→ **To-do item**
The following data has a line with "San Francisco, CA 94102" and a line with "경에게 추궁하고 보경은". Write out exactly those lines and all the lines between them.

Stored data entries:
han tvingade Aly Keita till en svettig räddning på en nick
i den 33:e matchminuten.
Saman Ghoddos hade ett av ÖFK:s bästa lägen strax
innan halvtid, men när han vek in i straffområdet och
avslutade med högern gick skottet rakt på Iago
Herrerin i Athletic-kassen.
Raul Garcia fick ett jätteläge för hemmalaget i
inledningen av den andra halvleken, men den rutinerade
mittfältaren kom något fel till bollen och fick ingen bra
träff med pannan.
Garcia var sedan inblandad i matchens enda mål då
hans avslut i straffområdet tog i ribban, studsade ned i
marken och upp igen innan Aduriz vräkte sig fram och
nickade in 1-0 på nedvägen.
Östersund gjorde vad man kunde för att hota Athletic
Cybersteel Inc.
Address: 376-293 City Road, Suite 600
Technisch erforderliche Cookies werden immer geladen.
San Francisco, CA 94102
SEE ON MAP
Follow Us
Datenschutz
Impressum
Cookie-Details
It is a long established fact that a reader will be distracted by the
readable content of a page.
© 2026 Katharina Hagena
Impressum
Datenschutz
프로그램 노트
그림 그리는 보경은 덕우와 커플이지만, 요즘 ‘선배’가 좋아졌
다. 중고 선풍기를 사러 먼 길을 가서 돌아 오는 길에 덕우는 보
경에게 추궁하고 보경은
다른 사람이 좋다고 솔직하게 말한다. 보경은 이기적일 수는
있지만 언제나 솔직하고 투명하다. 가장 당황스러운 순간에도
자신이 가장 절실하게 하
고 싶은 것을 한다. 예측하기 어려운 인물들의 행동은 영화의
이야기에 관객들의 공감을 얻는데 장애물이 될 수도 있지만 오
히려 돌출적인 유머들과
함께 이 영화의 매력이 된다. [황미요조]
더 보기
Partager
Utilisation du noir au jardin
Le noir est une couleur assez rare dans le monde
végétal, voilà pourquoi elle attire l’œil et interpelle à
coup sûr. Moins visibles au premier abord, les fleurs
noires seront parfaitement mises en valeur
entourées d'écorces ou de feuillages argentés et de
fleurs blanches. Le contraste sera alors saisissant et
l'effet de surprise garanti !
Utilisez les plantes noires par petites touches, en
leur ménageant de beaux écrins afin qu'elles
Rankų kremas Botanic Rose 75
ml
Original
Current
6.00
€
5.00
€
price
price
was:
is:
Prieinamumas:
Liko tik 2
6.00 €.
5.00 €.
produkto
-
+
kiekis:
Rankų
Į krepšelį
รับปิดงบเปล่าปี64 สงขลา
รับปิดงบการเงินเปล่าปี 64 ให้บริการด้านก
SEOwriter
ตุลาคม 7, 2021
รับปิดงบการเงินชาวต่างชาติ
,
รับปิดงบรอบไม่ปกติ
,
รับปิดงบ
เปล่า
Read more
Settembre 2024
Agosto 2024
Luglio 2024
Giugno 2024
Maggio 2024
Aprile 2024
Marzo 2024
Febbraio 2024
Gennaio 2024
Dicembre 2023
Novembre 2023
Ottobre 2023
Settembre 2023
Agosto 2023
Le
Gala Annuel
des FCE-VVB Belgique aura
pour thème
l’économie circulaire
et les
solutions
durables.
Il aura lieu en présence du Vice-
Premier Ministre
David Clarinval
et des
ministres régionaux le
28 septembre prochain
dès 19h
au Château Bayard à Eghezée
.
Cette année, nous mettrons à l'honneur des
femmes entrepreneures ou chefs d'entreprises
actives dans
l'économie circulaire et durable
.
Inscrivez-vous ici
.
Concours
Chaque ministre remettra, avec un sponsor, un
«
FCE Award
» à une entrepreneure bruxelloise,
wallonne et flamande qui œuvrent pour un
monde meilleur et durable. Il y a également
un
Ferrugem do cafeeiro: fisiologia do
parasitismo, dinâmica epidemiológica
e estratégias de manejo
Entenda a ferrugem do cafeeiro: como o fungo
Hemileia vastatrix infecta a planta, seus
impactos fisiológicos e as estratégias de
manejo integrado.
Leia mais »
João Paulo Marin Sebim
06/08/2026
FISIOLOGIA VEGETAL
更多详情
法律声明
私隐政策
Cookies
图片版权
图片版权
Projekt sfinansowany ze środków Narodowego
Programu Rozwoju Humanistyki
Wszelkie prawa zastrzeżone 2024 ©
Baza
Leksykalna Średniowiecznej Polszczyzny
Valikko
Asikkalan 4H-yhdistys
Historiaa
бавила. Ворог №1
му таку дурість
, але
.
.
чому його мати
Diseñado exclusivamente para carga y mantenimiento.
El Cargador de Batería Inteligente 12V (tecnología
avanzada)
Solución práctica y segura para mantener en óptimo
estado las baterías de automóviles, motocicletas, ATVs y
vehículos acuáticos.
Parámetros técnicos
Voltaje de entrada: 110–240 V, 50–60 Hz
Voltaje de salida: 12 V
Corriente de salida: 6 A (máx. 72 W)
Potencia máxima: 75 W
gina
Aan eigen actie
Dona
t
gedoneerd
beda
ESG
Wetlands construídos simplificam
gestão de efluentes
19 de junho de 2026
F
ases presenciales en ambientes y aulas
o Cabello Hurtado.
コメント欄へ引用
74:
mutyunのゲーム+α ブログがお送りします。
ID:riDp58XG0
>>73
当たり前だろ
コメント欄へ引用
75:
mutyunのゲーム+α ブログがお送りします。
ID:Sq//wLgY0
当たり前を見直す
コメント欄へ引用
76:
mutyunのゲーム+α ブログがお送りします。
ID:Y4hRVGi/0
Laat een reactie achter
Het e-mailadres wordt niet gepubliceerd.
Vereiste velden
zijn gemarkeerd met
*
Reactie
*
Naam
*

→ **Result**
San Francisco, CA 94102
SEE ON MAP
Follow Us
Datenschutz
Impressum
Cookie-Details
It is a long established fact that a reader will be distracted by the
readable content of a page.
© 2026 Katharina Hagena
Impressum
Datenschutz
프로그램 노트
그림 그리는 보경은 덕우와 커플이지만, 요즘 ‘선배’가 좋아졌
다. 중고 선풍기를 사러 먼 길을 가서 돌아 오는 길에 덕우는 보
경에게 추궁하고 보경은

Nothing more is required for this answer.